Task inputs =>
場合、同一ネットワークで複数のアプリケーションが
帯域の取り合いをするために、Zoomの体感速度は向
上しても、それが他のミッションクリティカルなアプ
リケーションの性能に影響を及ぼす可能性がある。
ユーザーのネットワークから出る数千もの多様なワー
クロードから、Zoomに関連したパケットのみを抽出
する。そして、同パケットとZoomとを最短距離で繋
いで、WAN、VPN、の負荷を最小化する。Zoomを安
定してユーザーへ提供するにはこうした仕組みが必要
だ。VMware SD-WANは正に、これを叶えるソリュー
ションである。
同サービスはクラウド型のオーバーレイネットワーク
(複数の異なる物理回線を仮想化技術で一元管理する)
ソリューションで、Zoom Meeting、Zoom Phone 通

What is expected => Reproduce only those lines of the entries above that run from the line with "定してユーザーへ提供するにはこうした仕組みが必要" to the final line.

Result for this exercise =>
定してユーザーへ提供するにはこうした仕組みが必要
だ。VMware SD-WANは正に、これを叶えるソリュー
ションである。
同サービスはクラウド型のオーバーレイネットワーク
(複数の異なる物理回線を仮想化技術で一元管理する)
ソリューションで、Zoom Meeting、Zoom Phone 通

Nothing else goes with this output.